Similarly, Isobel Giblin, based at Great Ormond Street Hospital, London, is both a co-ordinator for the Central East London GSG and a research
administrator for a clinical trial investigating non-invasive prenatal
diagnosis, called RAPID. For that she is responsible for setting up new recruitment sites for the trial in the UK.  "If you're a lead site, you are responsible for setting up recruitment centres in other areas in the UK," explains Lucy Harrison, a research nurse at the Wessex Clinical Genetics Service. "You have to send the other centre a file with all the ethical
agreements, the funding information and any other paperwork that needs
localising. Then during the study recruitment, you have to assist and
support the other centres."

But, as Gill notes, each NIHR Portfolio study needs to recruit their target number of participants before the funding ends - those that haven't will be considered a failed study by the NIHR. As such, another support staff role is to monitor recruitment, and be ready to apply for an extension on the funding if necessary. "It's all activity-based funding, so I'm constantly thinking about research from a financial point of view," says Isobel. "If we have the R&D approval then we need to recruit people into the study.
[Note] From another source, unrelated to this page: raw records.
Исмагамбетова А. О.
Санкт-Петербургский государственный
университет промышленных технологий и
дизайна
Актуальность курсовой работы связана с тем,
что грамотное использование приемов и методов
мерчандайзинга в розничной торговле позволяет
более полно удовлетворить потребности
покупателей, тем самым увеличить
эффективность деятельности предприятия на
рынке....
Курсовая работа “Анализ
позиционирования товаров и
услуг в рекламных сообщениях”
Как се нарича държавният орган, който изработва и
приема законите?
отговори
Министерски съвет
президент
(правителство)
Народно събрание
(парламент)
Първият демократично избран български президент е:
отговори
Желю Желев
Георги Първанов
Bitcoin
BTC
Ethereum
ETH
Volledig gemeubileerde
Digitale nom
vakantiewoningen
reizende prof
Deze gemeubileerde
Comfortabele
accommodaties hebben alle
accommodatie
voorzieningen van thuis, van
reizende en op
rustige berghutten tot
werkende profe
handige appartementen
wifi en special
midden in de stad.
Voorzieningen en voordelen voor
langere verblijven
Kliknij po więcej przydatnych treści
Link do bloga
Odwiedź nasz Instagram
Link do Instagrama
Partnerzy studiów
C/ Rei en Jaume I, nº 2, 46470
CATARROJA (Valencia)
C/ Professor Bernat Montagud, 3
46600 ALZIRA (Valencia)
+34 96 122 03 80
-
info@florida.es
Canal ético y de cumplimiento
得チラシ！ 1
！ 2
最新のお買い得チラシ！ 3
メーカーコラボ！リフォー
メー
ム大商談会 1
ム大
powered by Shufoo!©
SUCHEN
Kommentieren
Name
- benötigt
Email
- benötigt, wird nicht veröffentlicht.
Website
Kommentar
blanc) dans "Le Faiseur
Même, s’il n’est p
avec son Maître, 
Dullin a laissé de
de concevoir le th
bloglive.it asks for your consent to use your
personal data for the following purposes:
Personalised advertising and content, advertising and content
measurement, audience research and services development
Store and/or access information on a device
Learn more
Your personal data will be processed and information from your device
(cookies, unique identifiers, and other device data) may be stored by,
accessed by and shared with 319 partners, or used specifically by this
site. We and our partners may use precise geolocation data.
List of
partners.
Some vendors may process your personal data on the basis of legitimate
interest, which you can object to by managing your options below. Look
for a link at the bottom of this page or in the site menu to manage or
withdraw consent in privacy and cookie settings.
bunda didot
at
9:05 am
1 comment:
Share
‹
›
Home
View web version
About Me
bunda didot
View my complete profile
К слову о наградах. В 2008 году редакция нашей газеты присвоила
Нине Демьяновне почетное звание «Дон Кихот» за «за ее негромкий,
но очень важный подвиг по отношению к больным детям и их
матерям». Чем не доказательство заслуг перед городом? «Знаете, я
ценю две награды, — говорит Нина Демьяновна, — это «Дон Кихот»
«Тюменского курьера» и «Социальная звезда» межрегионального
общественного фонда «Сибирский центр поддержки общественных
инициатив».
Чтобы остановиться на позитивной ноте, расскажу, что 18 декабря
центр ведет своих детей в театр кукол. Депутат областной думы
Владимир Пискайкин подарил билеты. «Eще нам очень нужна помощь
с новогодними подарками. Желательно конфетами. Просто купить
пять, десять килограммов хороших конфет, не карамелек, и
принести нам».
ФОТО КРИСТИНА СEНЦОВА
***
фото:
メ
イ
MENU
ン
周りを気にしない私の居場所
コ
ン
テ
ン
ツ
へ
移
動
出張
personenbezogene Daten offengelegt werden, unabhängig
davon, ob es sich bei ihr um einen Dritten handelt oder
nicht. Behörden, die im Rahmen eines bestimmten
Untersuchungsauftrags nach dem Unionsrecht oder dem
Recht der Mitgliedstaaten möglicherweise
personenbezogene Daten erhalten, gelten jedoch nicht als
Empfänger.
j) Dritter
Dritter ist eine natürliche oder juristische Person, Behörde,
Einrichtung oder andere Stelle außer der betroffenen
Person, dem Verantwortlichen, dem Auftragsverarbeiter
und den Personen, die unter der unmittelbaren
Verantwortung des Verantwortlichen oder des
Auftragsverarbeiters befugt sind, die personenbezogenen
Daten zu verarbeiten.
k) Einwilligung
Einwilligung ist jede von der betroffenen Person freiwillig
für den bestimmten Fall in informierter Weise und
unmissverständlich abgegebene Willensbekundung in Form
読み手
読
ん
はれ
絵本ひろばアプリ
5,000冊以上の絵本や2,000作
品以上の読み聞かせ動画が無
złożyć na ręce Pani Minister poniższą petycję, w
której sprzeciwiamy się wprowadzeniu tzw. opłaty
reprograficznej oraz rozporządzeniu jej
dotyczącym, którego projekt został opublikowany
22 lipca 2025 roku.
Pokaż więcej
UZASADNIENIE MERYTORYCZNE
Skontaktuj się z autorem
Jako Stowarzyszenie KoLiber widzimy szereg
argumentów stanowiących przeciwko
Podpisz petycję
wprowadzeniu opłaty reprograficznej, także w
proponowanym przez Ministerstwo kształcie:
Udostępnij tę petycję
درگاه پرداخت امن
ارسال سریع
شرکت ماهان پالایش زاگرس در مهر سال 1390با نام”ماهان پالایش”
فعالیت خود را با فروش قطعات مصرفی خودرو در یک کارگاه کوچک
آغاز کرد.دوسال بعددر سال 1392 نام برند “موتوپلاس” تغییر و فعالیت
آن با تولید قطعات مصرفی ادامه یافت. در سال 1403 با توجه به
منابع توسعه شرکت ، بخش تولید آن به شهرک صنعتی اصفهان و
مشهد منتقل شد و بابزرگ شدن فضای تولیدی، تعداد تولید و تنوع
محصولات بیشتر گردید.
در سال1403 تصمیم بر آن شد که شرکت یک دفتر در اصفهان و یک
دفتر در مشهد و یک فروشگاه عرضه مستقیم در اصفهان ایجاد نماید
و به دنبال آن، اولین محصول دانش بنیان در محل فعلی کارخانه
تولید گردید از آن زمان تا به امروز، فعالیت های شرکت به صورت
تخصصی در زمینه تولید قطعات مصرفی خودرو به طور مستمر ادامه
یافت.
You have to
think about how to promote it, and get the support of clinical geneticists."

Julie has succeeded in increasing recruitment through mentoring other
centres, having regular meetings with them, and involving the consultants in the process. "Consultants enjoy discussing their research, so by getting them to speak to geneticists in different centres you get an influx of potential candidates" she explains. "This approach raises awareness of research projects with clinicians who then ask if certain patients are suitable - it's
really effective."

"The role is very much one that you can develop and make your own," says Lucy. There are opportunities to bring in your own ideas, or request funding for training courses. However, an aspect that is thought to put some nurses off is the fact contracts are on a rolling, yearly basis. "The funding doesn't come with a project, it comes from the CLRN each year - we don't even know
if we've got a job in 2013" says Julie.  "CLRN funding is based on successful
recruitment to studies; we're really motivated to improve recruitment to our
research studies so we can justify our role to the CLRN" During the GenRes study day, another problem discussed was the excessive amount of paperwork associated with R&D approval, a particular issue for trials
involving rare genetic diseases. "We want to have an agreement in place by the end of the year that if you have a study that's noninterventional, low risk, and no money is changing hands, then if the lead site approves it, it's automatically approved in all other centres," explains Gill. Hopefully this
will ease pressure on individual centres - for example, if a study involves a disease with only five known cases in the country, one centre may spend months gaining R&D approval to recruit only one, crucial, patient.

Improvements to the recruitment process are welcomed by the research nurses, who feel their time is often taken up with paperwork when it could be filled with consenting patients into trials. While such measures will not only benefit staff, they will also benefit the patients and families involved. For them, quick and efficient inclusion in clinical trials could speed up access to treatment and reduces emotional stress.